Realizar pruebas de fuga con precisión es clave para garantizar productos seguros, duraderos y conformes con normas de calidad.

Aquí te compartimos los errores más frecuentes y cómo prevenirlos:

Usar un método de detección inadecuado

Métodos como la prueba de burbujas son simples, pero poco precisos. No detectan fugas pequeñas, dependen del operador y no cumplen estándares industriales. Es importante elegir un método acorde al nivel de fuga permitido y al uso del producto.

No probar durante el subensamble

Esperar al final del montaje para hacer la prueba puede ser costoso. Es mejor probar piezas críticas por separado, como una carcasa antes de armar toda la transmisión. Así se detectan fallas a tiempo y se reduce el retrabajo.

Probar piezas contaminadas

Aceites, agua o residuos pueden bloquear fugas pequeñas y dar falsos resultados. Siempre se deben probar piezas limpias y secas, especialmente después del mecanizado.

Ignorar variaciones de temperatura

Cambios de temperatura pueden afectar la medición del aire y dar resultados erróneos. Se recomienda estabilizar la temperatura de la pieza antes de probar y mantener condiciones constantes en la estación de prueba.

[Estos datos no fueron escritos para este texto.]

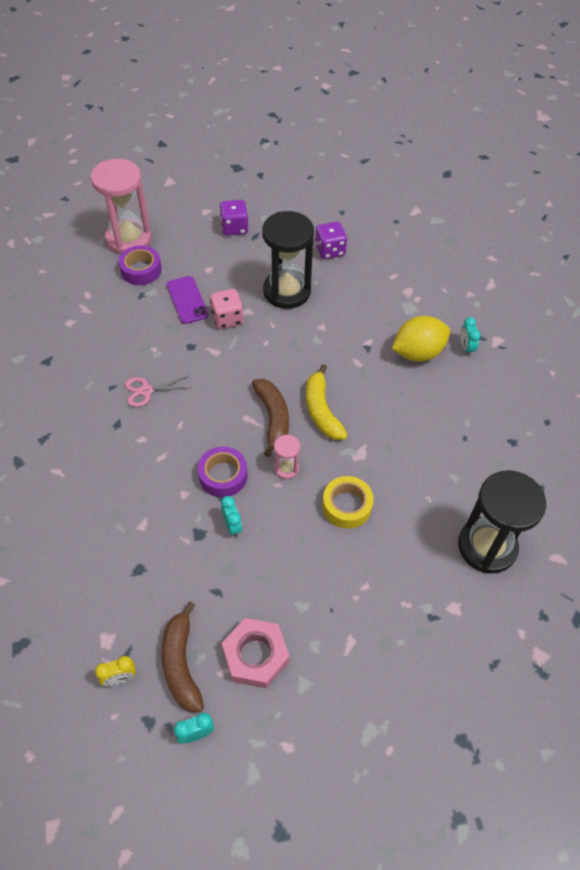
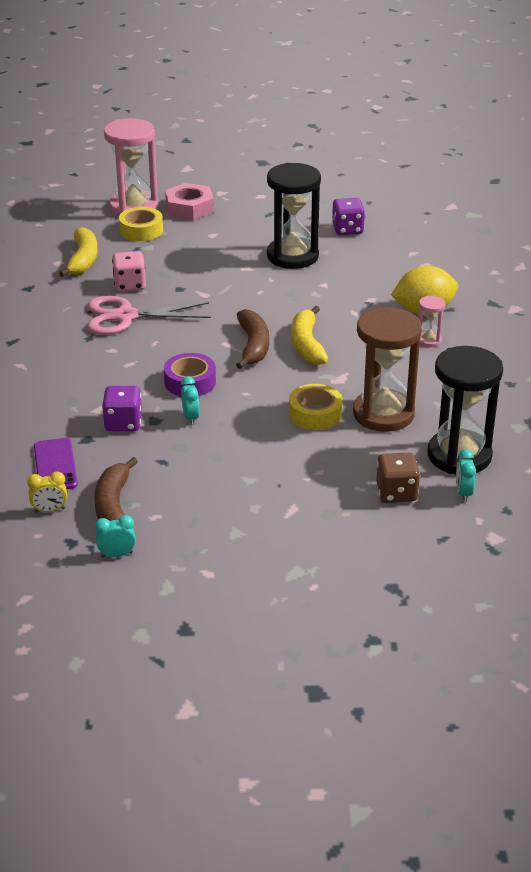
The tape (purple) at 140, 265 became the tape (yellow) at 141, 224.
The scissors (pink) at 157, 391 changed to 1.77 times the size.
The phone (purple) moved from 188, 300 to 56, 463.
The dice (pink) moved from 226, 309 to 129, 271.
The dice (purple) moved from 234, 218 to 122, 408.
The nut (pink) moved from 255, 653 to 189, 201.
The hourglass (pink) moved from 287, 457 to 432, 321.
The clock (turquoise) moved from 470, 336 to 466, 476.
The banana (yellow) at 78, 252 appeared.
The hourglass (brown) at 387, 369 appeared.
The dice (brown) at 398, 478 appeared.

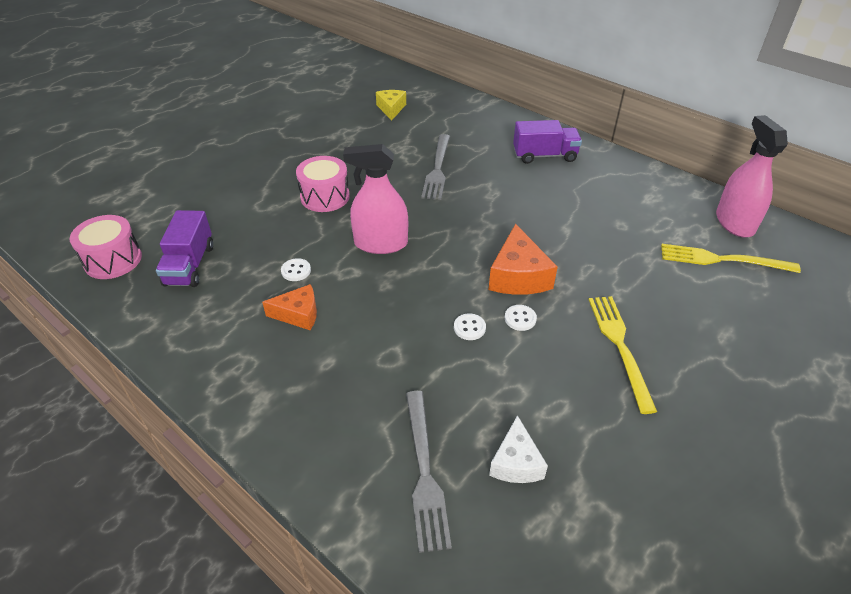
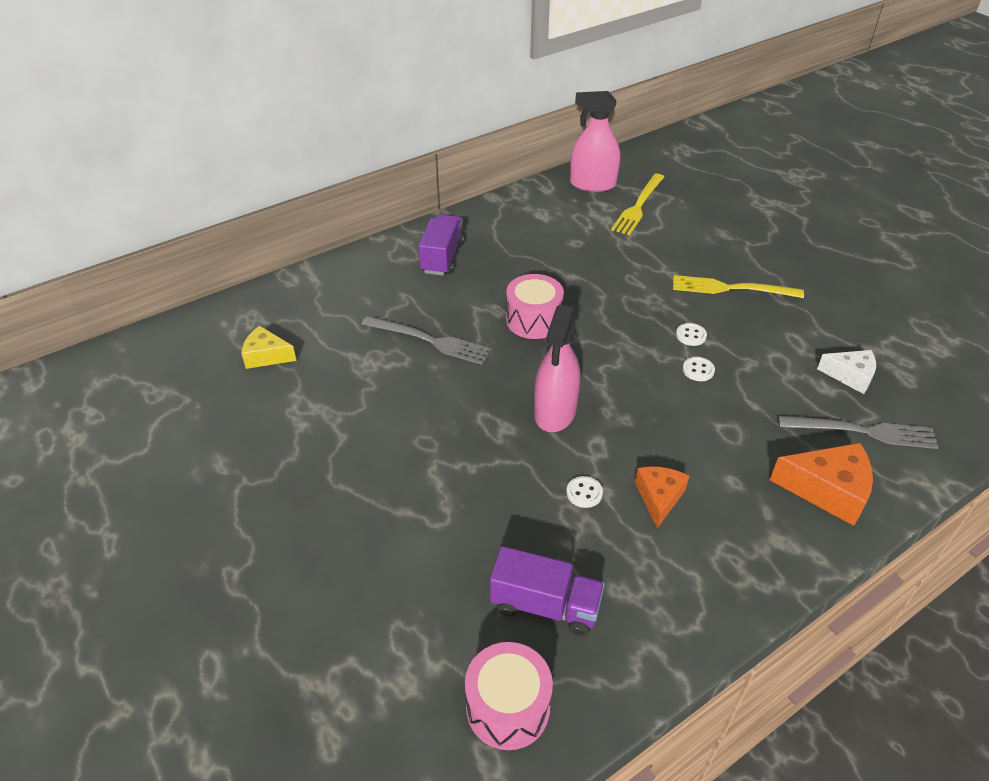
The drum (pink) moved from 323, 184 to 535, 306.
The cheese (orange) moved from 523, 259 to 821, 484.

Presión de prueba inestable

Si la presión de entrada varía, los resultados no serán fiables. Asegúrate de tener una red de aire comprimido adecuada y bien regulada.

No conocer la tasa de fuga permitida

Uno de los errores más fundamentales es realizar pruebas sin entender claramente qué se está midiendo, en especial la tasa de fuga y el medio de prueba. Cada producto tiene un nivel máximo de fuga aceptable, que depende del tipo de fluido que usará (aceite, agua, gas, etc.). Probar con aire no siempre refleja el comportamiento real con otros fluidos. Define la tasa de fuga con base en seguridad, vida útil y funcionalidad.

Acortar el tiempo del ciclo de prueba

Reducir el tiempo sin validar el proceso puede generar errores. La prueba debe incluir fases de llenado, estabilización y medición adecuadas al tipo de fuga esperada.

Instalación incorrecta del equipo

Errores comunes como usar mangueras largas, sellos móviles o conexiones inadecuadas afectan los resultados. Es clave instalar todo según las recomendaciones del fabricante.

No usar herramientas de verificación

Verificar periódicamente el equipo con estándares calibrados garantiza que siga midiendo correctamente. Esto ayuda a detectar desvíos antes de que causen problemas en producción.

Falta de mantenimiento al equipo

Filtros saturados o componentes desgastados afectan el rendimiento. Se recomienda seguir un plan de mantenimiento preventivo y recalibrar sensores al menos una vez al año.

Conclusión:

Una prueba de fuga confiable no depende solo del equipo, sino de cómo se instala, mantiene y opera. Aplicar buenas prácticas en cada etapa asegura productos seguros y de alta calidad.